Default setting: "string"
With this option, you can write the output of the correction process different formats. The following formats are available:
- 'string': The text is returned as a string.
- 'list': The text is returned as a list of tokens.
- 'json': The text ist returned as list of dictionaries that includes the original form of the word, the corrected form of the word, the word index to restore text shape, the correction index (if indexing is set to True).
progress=False/True
Default setting: False
This option enables a progress bar for the correction process. This can be useful for larger portions of text. Note: If you use the function in a for loop, e.g., as part of a workflow that corrects multiple small instances of text, set this option to False to avoid an ever-restarting progress bar.
Arguments of the lemmatize_text() method
The lemmatizer takes two arguments for reducing word forms to their lemma
spellux.lemmatize_text(text, sim_ratio=0.8)
text
This is the only obligatory argument. It specifies the input to process. Note: The input text has to be a list of tokens, not a string.
sim_ratio=0.8 # Floating number between 0 and 1
Default setting: 0.8
As for the correction routine, this setting specifies the similarity ratio for candidate correction to finetune lemmatization – and reduce the number of wrong candidates.
Arguments of the update_resources() method
The update function takes three arguments to specify the resources to update.
spellux.update_resources(matchdict=True, unknown=False, reset_matchdict=False)
matchdict=False/True
Default setting: True
Option to update the matching dictionary with new items (pairs of {variant:lemma}) found during text processing. This includes the exception dictionary if defined.
unknown=False/True
Default setting: False
Option to save the list of words not found during the correction process to a text file in your working directory.
reset_matchdict=False/True
Default setting: False
Option to reset the matching dictionary. This can be useful if you notice a lot of correction mistakes and want to retrain the dict on other/better data or resources.
Arguments of the global_stats() method
The global stats method takes one obligatory argument, the corpus to be counted, and two conditional arguments: the reset parameter to reset the counters to zero and the report parameter that triggers a print out report of the stats.
spellux.global_stats(corpus, reset=False, stopwords=False, report=False)
corpus
Pass the variable that holds your corpus here to compute global correction stats.
reset=False/True
Default setting: False
Option to reset global statistics. Use this parameter at the beginning of a correction session/loop to reset the counters.
stopwords=False/True
Default setting: False
Set this to True to report the number of stop words removed from the text during correction and adjust the number of words total accordingly.
report=False/True
Default setting: False
If set to True, the method returns a print version of the correction statistics. If set to False, the method returns a list of tuples.

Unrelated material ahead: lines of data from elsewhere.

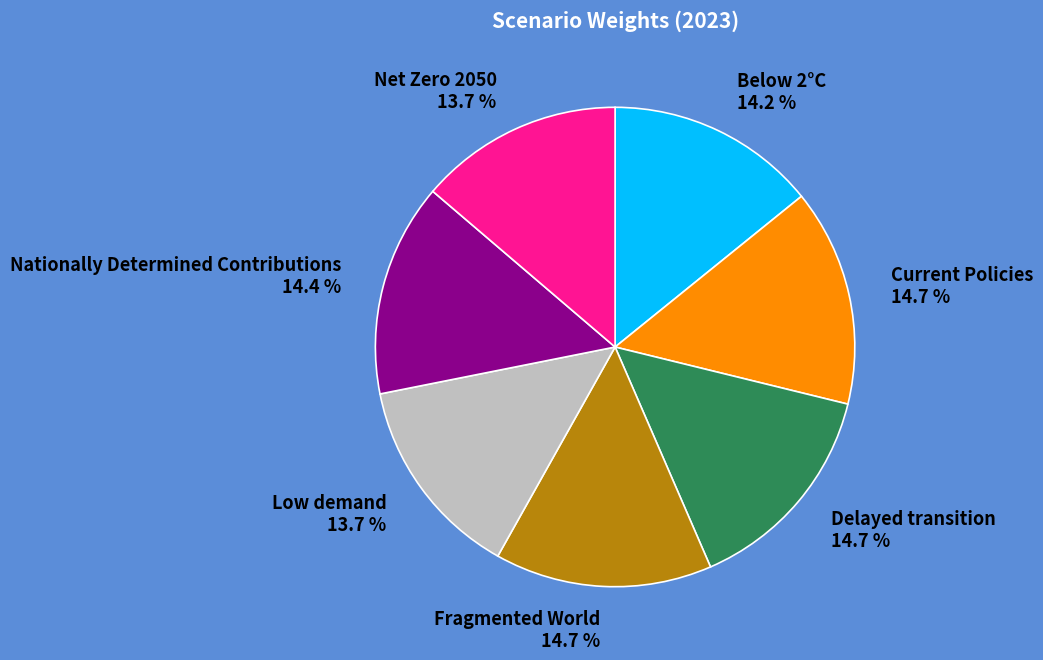

To the nearest percent, what is the combined percentage of Fragmented World and Net Zero 2050?

28%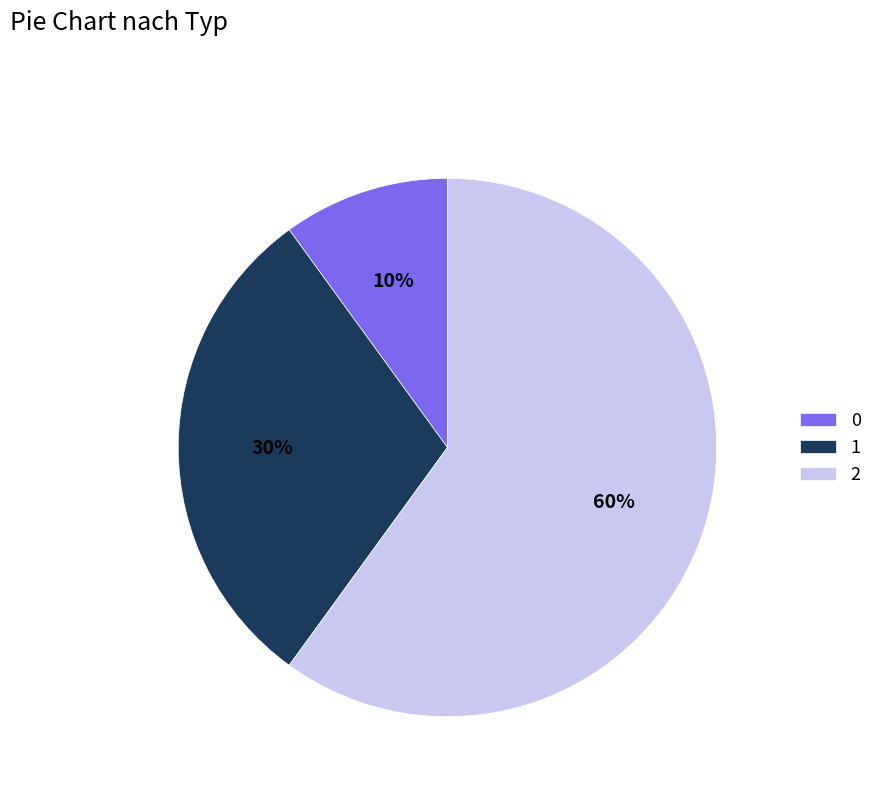

Do 2 and 1 together represent more than half of the pie?

Yes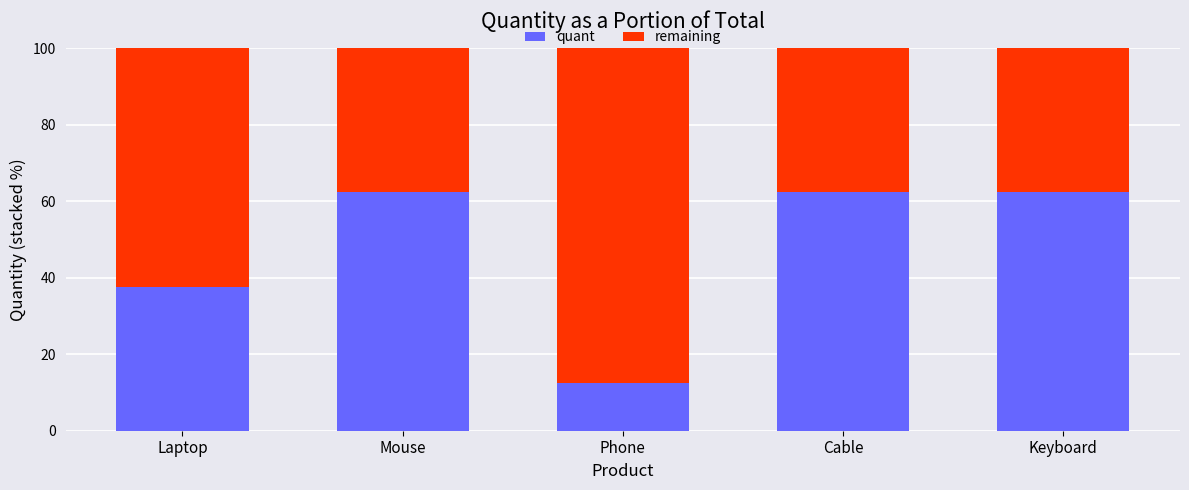

What is the total value across all series at Mouse?

100.0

State of affairs & roadmap
Right now, the correction routine produces too many false positive and false negative corrections. Some of these can hardly be avoided using automatic word correction, i.e., due to the large amount of spelling variation in Luxembourgish and the high number of homographs this produces when checking against the lemma list. The correction resources and algorithms for candidate corrections need to be tested in detail and improved to reduce the number of false negative corrections.
Another way of improving matching accuracy and candidate evaluation could be the integration of a POS and word-context (trigrams) look-up during correction. Since tokenization in spellux is done with spaCy, POS information should be easy to implement for the tokens to be corrected. Plus, the lemma list from spellchecker.lu does hold POS information. Both resources use slightly different POS annotation systems, though. These need to be harmonized to implement this resource.
I also want to try and replace the word embedding model with a character-based representation of spelling variants using the char2vec approach (see https://github.com/Lettria/Char2Vec).
Reference paper
For a detailed description of logic behind the spellux package and a first application see the following reference paper:
Purschke, Christoph (2020): Attitudes towards multilingualism in Luxembourg. A comparative analysis of online news comments and crowdsourced questionnaire data. Frontiers in Artificial Intelligence 3:536086. doi: https://doi.org/10.3389/frai.2020.536086.
Package info
name='spellux',
version='0.1.4',
published='first published in March 2020; last updated (0.1.4) in August 2020'
description='Automatic text normalization for Luxembourgish',
url='https://github.com/questoph/spellux',
author='Christoph Purschke',
contact='christoph@purschke.info',
reference='http://hdl.handle.net/10993/42807',
license='MIT'